SEZIONE DI TESTO:
----------------------------------------

Va precisato però che la generica irrilevanza fiscale delle permute effettuate tra due crypto-attività si applica solo in caso in cui le crypto-attività permutate possiedano “le medesime caratteristiche e funzioni”. Non è ben chiaro cosa voglia intendere il legislatore con tale formulazione. Ad ogni modo, questo inciso sembra essere il grimaldello, in caso la crypto-attività ottenuta a seguito della permuta non abbia le “medesime” caratteristiche di quella permutata, per esigere la possibile tassazione di tali operazioni. Tale fattispecie si fonderebbe su un presupposto impositivo di difficile configurazione, e creerà problemi nello stabilire le modalità di calcolo della relativa plusvalenza, in quanto i valori delle due crypto-attività alla data della permuta sarebbero privi di un preciso ed affidabile parametro oggettivo, posto che attualmente non esiste un mercato regolamentato di riferimento.
La determinazione delle plusvalenze derivanti da operazioni su crypto-asset
Le plusvalenze derivanti da operazioni su crypto-asset sono assoggettate all’imposta sostitutiva sulle plusvalenze finanziarie pari al 26%, di cui al D.lgs. n. 461/1996. Ai sensi del nuovo comma 9-bis dell’art. 68 del Tuir, l’ammontare delle plusvalenze è determinato in base alla differenza tra il corrispettivo percepito, o il valore normale dell’attività permutata, ed il costo o il valore di acquisto delle stesse. La norma stabilisce anche che tale costo o valore deve essere documentato con elementi certi e precisi a cura del contribuente; in mancanza lo stesso si assume pari a zero.
Inoltre, viene esteso anche agli investimenti in crypto-asset l’esercizio dell’opzione per il regime del risparmio amministrato e del risparmio gestito (artt. 6 e 7 del D.lgs. n. 461/1997). In tali circostanze, saranno gli intermediari abilitati che gestiscono la posizione patrimoniale dell’investitore a determinare l’eventuale plusvalenza e ad applicare l’imposta. La determinazione della base imponibile, anche nelle ipotesi di opzione per i suddetti regimi, è tuttavia resa difficoltosa dall’assenza di informazioni puntuali riguardo le movimentazioni finanziarie legate alle crypto-attività.
Poi, ai fini del calcolo delle plusvalenze e minusvalenze, è consentito utilizzare il valore corrente delle crypto-attività possedute alla data del 1° gennaio 2023, in luogo del loro valore di acquisto, a condizione che il predetto valore venga assoggettato a una imposta sostitutiva, nella misura del 14%. Si tratta, in sostanza, di una rivalutazione onerosa delle crypto-attività, al pari di quanto disposto dalla medesima legge di bilancio per le partecipazioni societarie.

----------------------------------------

RECORD FORNITI:
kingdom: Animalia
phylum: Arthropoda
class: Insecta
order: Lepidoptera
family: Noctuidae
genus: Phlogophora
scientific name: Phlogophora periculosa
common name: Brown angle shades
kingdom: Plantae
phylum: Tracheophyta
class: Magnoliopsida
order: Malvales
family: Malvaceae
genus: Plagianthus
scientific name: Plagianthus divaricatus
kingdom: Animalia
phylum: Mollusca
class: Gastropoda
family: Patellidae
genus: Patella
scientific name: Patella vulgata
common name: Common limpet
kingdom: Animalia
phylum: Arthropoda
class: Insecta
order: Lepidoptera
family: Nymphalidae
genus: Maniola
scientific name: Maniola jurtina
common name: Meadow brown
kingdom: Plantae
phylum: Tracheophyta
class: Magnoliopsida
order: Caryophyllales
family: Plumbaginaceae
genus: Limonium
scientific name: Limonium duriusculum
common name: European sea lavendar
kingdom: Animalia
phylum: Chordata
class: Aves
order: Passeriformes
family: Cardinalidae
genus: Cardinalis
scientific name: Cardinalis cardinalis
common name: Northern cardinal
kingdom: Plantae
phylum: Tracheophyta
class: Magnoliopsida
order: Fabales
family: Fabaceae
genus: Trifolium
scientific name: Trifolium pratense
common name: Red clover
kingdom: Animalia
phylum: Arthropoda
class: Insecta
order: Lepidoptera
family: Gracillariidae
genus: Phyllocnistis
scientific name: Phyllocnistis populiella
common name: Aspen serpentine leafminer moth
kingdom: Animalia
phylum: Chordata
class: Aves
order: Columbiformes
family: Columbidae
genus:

----------------------------------------

ELENCO DEI COMPITI:
1) Traduci in inglese questa frase del brano sulla tassazione delle crypto-attività: "Non è ben chiaro cosa voglia intendere il legislatore con tale formulazione."
2) Prosegui il brano sulla tassazione delle crypto-attività dopo l'ultima frase riportata.

RISPOSTE IN ORDINE:
1) It is not entirely clear what the legislator means by this wording.

2)
Plusvalenze e minusvalenze ante 2023
Le disposizioni menzionate sono entrate in vigore a partire dal 1° gennaio 2023. Tuttavia, secondo l’art. 1, comma 127, della legge di bilancio, le plusvalenze su crypto-attività ottenute prima di tale data sono considerate “redditi diversi” ai sensi dell’art. 67 del Tuir. La determinazione della plusvalenza sarà effettuata sulla base dei proventi derivanti, tra l’altro, dalla vendita di valute estere, ai sensi dell’art. 68, comma 6. Al contrario, le minusvalenze registrate prima del 1° gennaio 2023 potranno essere compensate anche con plusvalenze non derivanti da operazioni su crypto-asset (ad esempio, la vendita di partecipazioni), ai sensi dell’art. 68, comma 5, del Tuir. L’intenzione del legislatore sembra essere quella di regolamentare ora per allora le operazioni avvenute nel periodo precedente l’entrata in vigore della nuova disciplina attraverso l’istituzione di un regime ad hoc. La disposizione normativa, di non facile inquadramento, sembra dunque avere efficacia retroattiva, il che suscita perplessità sulla sua legittimità. Non risulta infatti una deroga esplicita al principio di irretroattività previsto dallo Statuto del contribuente.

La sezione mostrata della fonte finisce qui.